Rancho Aldea Antigua (Spanish for “ancient village”) runs along the western ridge of the Franklin Creek watershed, just outside the Los Padres National Forest. It is one of several dozen small ranches and farms that create the beautiful, open landscape in the foothills of Carpinteria, along the Central California coast.
"Our family is very pleased to donate a conservation easement on our organically certified avocado ranch to protect it from subdivision and other incompatible uses. We hope this will encourage our neighbors to also donate conservation easements to help protect sustainable community agriculture in the Carpinteria Valley."
In addition to supporting a successful avocado operation, the ranch has four acres of oak woodland and coastal scrub that helps sustain local wildlife common to the Carpinteria foothills, including deer, coyote, black bear and bobcat.
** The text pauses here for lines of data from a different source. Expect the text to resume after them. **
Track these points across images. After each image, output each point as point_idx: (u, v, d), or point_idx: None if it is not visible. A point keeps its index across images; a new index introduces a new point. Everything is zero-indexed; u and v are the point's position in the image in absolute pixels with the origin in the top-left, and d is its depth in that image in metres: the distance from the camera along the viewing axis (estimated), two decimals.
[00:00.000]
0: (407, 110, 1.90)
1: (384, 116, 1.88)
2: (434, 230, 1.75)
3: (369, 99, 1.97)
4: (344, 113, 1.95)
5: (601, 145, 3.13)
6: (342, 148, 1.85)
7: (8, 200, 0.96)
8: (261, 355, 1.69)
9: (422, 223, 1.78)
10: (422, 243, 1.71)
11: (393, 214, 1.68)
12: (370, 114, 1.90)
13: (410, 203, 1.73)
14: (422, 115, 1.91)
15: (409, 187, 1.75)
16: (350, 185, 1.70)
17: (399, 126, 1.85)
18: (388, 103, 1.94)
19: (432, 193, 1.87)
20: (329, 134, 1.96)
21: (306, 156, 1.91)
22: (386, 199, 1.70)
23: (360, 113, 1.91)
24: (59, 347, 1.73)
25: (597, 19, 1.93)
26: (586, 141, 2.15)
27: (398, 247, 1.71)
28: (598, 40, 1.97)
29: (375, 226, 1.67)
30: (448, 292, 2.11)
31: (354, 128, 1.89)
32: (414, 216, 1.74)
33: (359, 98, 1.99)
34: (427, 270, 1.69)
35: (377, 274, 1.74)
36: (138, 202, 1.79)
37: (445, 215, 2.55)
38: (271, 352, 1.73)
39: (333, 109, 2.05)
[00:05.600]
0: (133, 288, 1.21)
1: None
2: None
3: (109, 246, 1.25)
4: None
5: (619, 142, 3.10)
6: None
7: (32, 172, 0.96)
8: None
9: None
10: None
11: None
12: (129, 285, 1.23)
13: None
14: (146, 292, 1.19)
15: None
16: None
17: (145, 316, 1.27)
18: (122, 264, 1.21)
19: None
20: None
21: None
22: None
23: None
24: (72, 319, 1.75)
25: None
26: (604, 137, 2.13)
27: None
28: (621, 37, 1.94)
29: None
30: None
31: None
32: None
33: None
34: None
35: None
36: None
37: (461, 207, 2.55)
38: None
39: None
It also holds significant archaeological remnants of a pre-Chumash native village.
The Rancho Aldea Antigua conservation easement ensures that this ranch will never be subdivided. It protects wildlife habitat from disturbance, and requires that the one home allowed on the property be built so that it does not infringe on the open space view of the ranch from a nearby public hiking trail.
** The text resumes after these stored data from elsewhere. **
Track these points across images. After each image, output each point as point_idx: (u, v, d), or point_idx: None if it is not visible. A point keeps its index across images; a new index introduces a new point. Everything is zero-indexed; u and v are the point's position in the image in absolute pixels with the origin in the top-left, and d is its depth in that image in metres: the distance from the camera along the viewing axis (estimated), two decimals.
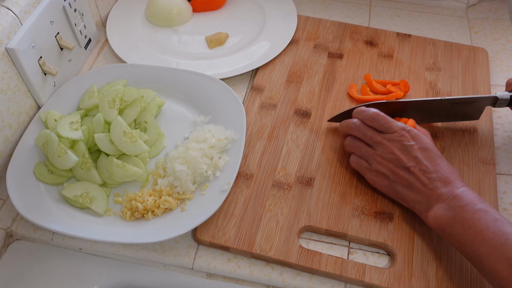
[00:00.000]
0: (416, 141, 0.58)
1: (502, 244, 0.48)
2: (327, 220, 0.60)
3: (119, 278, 0.58)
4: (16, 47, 0.61)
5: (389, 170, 0.58)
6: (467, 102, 0.66)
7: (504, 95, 0.65)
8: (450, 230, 0.52)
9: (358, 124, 0.62)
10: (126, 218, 0.59)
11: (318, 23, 0.86)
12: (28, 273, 0.58)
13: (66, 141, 0.62)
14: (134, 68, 0.74)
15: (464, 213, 0.52)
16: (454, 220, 0.52)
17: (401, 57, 0.81)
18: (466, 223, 0.51)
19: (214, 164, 0.62)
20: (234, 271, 0.57)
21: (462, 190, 0.54)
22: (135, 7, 0.88)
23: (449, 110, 0.67)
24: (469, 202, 0.52)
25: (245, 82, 0.78)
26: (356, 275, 0.56)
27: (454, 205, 0.53)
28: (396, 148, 0.58)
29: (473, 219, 0.51)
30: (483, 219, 0.50)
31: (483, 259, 0.49)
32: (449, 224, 0.52)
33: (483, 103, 0.66)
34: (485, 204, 0.52)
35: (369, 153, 0.60)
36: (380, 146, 0.59)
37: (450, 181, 0.55)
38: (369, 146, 0.61)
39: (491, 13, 0.90)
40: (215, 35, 0.82)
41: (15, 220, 0.62)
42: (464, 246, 0.51)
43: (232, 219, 0.60)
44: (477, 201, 0.52)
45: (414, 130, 0.59)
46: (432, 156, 0.57)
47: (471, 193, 0.54)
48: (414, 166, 0.56)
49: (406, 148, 0.57)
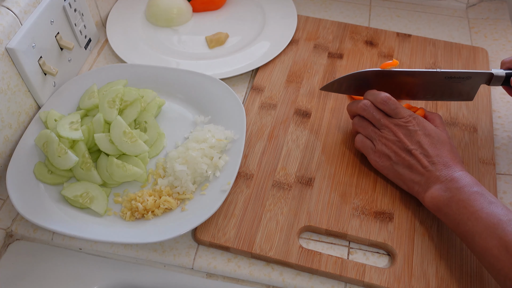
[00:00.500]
0: (420, 127, 0.60)
1: (495, 224, 0.50)
2: (327, 220, 0.60)
3: (119, 278, 0.58)
4: (16, 47, 0.61)
5: (392, 151, 0.60)
6: (462, 77, 0.65)
7: (500, 72, 0.64)
8: (446, 210, 0.54)
9: (368, 106, 0.63)
10: (126, 218, 0.59)
11: (318, 23, 0.86)
12: (28, 273, 0.58)
13: (66, 141, 0.62)
14: (134, 68, 0.74)
15: (461, 194, 0.54)
16: (450, 201, 0.54)
17: (401, 57, 0.81)
18: (462, 204, 0.53)
19: (214, 164, 0.62)
20: (234, 271, 0.58)
21: (460, 174, 0.56)
22: (135, 7, 0.88)
23: (443, 86, 0.67)
24: (466, 184, 0.54)
25: (245, 82, 0.78)
26: (356, 275, 0.56)
27: (451, 187, 0.55)
28: (401, 132, 0.60)
29: (469, 200, 0.53)
30: (478, 201, 0.52)
31: (475, 237, 0.51)
32: (446, 204, 0.54)
33: (478, 79, 0.65)
34: (481, 187, 0.54)
35: (375, 133, 0.62)
36: (386, 129, 0.61)
37: (450, 165, 0.57)
38: (375, 128, 0.63)
39: (491, 13, 0.90)
40: (215, 35, 0.82)
41: (15, 220, 0.62)
42: (458, 225, 0.53)
43: (232, 219, 0.60)
44: (474, 184, 0.54)
45: (420, 118, 0.61)
46: (434, 142, 0.59)
47: (469, 176, 0.56)
48: (415, 149, 0.59)
49: (410, 133, 0.60)
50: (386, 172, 0.62)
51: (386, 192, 0.63)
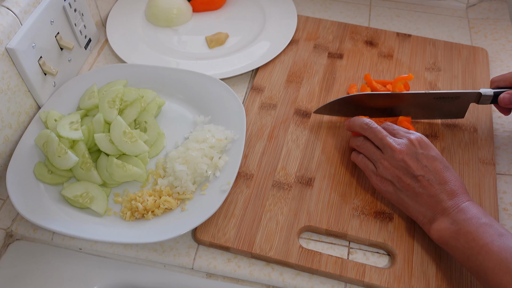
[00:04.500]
0: (424, 149, 0.57)
1: (508, 258, 0.47)
2: (327, 220, 0.60)
3: (119, 278, 0.58)
4: (16, 47, 0.61)
5: (396, 177, 0.57)
6: (451, 97, 0.66)
7: (488, 91, 0.65)
8: (453, 243, 0.52)
9: (370, 123, 0.62)
10: (126, 218, 0.59)
11: (318, 23, 0.86)
12: (28, 273, 0.58)
13: (66, 141, 0.62)
14: (134, 68, 0.74)
15: (469, 226, 0.51)
16: (458, 233, 0.52)
17: (401, 57, 0.81)
18: (471, 236, 0.51)
19: (214, 164, 0.62)
20: (234, 271, 0.58)
21: (467, 204, 0.54)
22: (135, 7, 0.88)
23: (434, 106, 0.67)
24: (474, 216, 0.52)
25: (245, 82, 0.78)
26: (356, 275, 0.56)
27: (459, 218, 0.52)
28: (406, 154, 0.57)
29: (478, 232, 0.50)
30: (487, 233, 0.50)
31: (488, 273, 0.48)
32: (453, 237, 0.52)
33: (467, 99, 0.66)
34: (490, 218, 0.52)
35: (377, 156, 0.59)
36: (389, 149, 0.58)
37: (457, 194, 0.55)
38: (377, 149, 0.60)
39: (491, 13, 0.90)
40: (215, 35, 0.82)
41: (15, 220, 0.62)
42: (468, 260, 0.51)
43: (232, 219, 0.60)
44: (482, 215, 0.52)
45: (424, 138, 0.59)
46: (440, 168, 0.56)
47: (476, 207, 0.54)
48: (422, 175, 0.56)
49: (416, 156, 0.57)
50: (389, 197, 0.59)
51: None
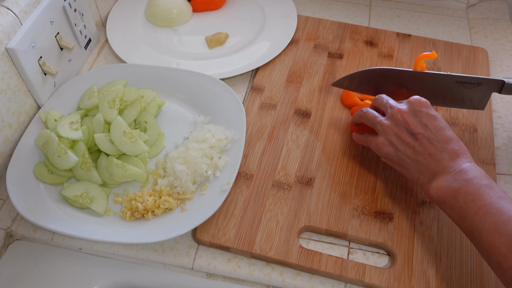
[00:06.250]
0: (424, 108, 0.57)
1: (504, 220, 0.47)
2: (327, 220, 0.60)
3: (119, 278, 0.58)
4: (16, 47, 0.61)
5: (395, 136, 0.57)
6: (474, 83, 0.64)
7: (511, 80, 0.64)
8: (452, 202, 0.52)
9: (381, 95, 0.62)
10: (126, 218, 0.59)
11: (318, 23, 0.86)
12: (28, 273, 0.58)
13: (66, 141, 0.62)
14: (134, 68, 0.74)
15: (469, 186, 0.51)
16: (457, 193, 0.51)
17: (401, 57, 0.81)
18: (470, 196, 0.50)
19: (214, 164, 0.62)
20: (234, 271, 0.58)
21: (469, 165, 0.53)
22: (135, 7, 0.88)
23: (454, 91, 0.66)
24: (475, 176, 0.52)
25: (245, 82, 0.78)
26: (356, 275, 0.56)
27: (459, 178, 0.52)
28: (405, 112, 0.57)
29: (478, 193, 0.50)
30: (487, 194, 0.50)
31: (482, 233, 0.48)
32: (452, 196, 0.52)
33: (490, 87, 0.65)
34: (491, 180, 0.52)
35: (378, 119, 0.60)
36: (389, 109, 0.59)
37: (459, 155, 0.54)
38: (379, 115, 0.60)
39: (491, 13, 0.90)
40: (215, 35, 0.82)
41: (15, 220, 0.62)
42: (465, 219, 0.50)
43: (232, 219, 0.60)
44: (483, 177, 0.52)
45: (423, 99, 0.58)
46: (441, 126, 0.56)
47: (478, 168, 0.53)
48: (422, 133, 0.55)
49: (415, 113, 0.57)
50: (389, 159, 0.59)
51: (386, 192, 0.63)
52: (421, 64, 0.66)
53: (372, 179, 0.64)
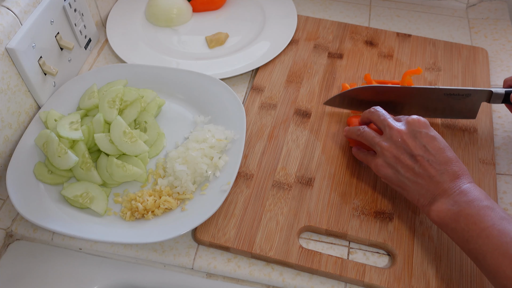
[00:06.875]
0: (423, 129, 0.56)
1: (508, 242, 0.47)
2: (327, 220, 0.60)
3: (119, 278, 0.58)
4: (16, 47, 0.61)
5: (395, 158, 0.56)
6: (462, 94, 0.66)
7: (499, 90, 0.65)
8: (453, 225, 0.51)
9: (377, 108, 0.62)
10: (126, 218, 0.59)
11: (318, 23, 0.86)
12: (28, 273, 0.58)
13: (66, 141, 0.62)
14: (134, 68, 0.74)
15: (470, 208, 0.50)
16: (458, 215, 0.51)
17: (401, 57, 0.81)
18: (471, 219, 0.50)
19: (214, 164, 0.62)
20: (234, 271, 0.58)
21: (469, 186, 0.53)
22: (135, 7, 0.88)
23: (444, 103, 0.67)
24: (475, 198, 0.51)
25: (245, 82, 0.78)
26: (356, 275, 0.56)
27: (460, 200, 0.51)
28: (404, 133, 0.56)
29: (479, 215, 0.49)
30: (489, 216, 0.49)
31: (486, 256, 0.48)
32: (453, 219, 0.51)
33: (478, 97, 0.66)
34: (491, 201, 0.51)
35: (377, 139, 0.59)
36: (388, 129, 0.58)
37: (458, 176, 0.53)
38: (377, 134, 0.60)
39: (491, 13, 0.90)
40: (215, 35, 0.82)
41: (15, 220, 0.62)
42: (467, 242, 0.50)
43: (232, 219, 0.60)
44: (484, 198, 0.51)
45: (422, 119, 0.57)
46: (440, 147, 0.55)
47: (478, 189, 0.52)
48: (421, 155, 0.55)
49: (414, 134, 0.56)
50: (389, 182, 0.58)
51: (386, 192, 0.63)
52: (407, 80, 0.67)
53: (372, 179, 0.64)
As general counsel to the Land Trust for Santa Barbara County, David Anderson’s application to donate a conservation easement was handled carefully by the Land Trust board of trustees. They used outside legal counsel, adhered to the organization’s policy on conflict of interest and implemented their project selection criteria for the LTSBC strategic conservation plan.
The Land Trust for Santa Barbara County has a long-standing interest in conserving agricultural and natural resource land in the Carpinteria Valley and in recent years has negotiated the donation of conservation easements on two nearby ranches. Rancho Monte Alegre adds to a total of more than 3,200 protected acres of this scenic and historic California landscape.